───── Extrait du document ─────

Mezzanine en béton dans un hangar pour le matériel, exemple d’investissement aidé
© C.A. 84

-Le plan Rhône dans le Vaucluse

La Chambre d’agriculture accompagne les exploitations concernées par le risque d’inondation. Les 1ers diagnostics ont été établis en 2008/2009 et le premier dossier bouclé en 2010. A ce jour, 86 diagnostics de vulnérabilité, et 40 dossiers de financement ont abouti. La Chambre apporte une aide à la réalisation d’un plan d’urgence et de remise en route.  Ainsi une trentaine de pompes immergées ont été financées. Mais aussi les mesures de sécurisation sur les cuves à fuel. Elles sont arrimées, surélevées et à double paroi.
Certaines adaptations ou matériels reçoivent le financement de l’Europe et de la Compagnie Nationale du Rhône.
Ces dispositifs de réduction de la vulnérabilité agricole aux inondations le long du Rhône existent également dans la Drôme, l’Ardèche, le Gard et les Bouches-du-Rhône.

Dans les bras du Rhône

Pour redécouvrir le Rhône d‘Avignon à la mer, jusqu‘au 13 octobre ©J.B.

───── Liste des données ─────

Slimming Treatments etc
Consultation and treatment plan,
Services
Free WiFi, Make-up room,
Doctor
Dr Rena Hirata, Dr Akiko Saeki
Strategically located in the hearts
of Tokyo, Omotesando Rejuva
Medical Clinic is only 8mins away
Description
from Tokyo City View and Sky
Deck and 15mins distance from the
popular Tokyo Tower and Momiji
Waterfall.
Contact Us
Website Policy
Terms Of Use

─────

◆ **Consigne 1**: D'après l'extrait sur le plan Rhône dans le Vaucluse, combien de dossiers de financement ont abouti à ce jour ?
◆ **Consigne 2**: Prolongez l'extrait sur le plan Rhône dans le Vaucluse à partir de sa dernière phrase.

◆ **Réponse rédigée 1**: 40 dossiers de financement ont abouti.

◆ **Réponse rédigée 2**:
-« Dans les bras du Rhône »

La visite de la ferme la Reboule a pris place dans l’agenda de cette manifestation. Pour sa 3e édition, cette invitation à découvrir le fleuve de Tarascon à Arles,  s’est élargie jusqu’à Avignon. Elle s’adresse au grand public et veut mettre en valeur toutes les richesses du Rhône : naturelles, culturelles, mais aussi économiques et même industrielles.  Les différentes animations et visites peuvent se faire à pied, à vélo, en kayak et bien sûr en bateau. Elles sont entièrement gratuites. C’est le CPIE Rhône-Pays d’Arles qui porte ce projet avec de nombreux partenaires.
L’an dernier, près d’un millier de personnes ont participé à l’opération « Dans les bras du Rhône ».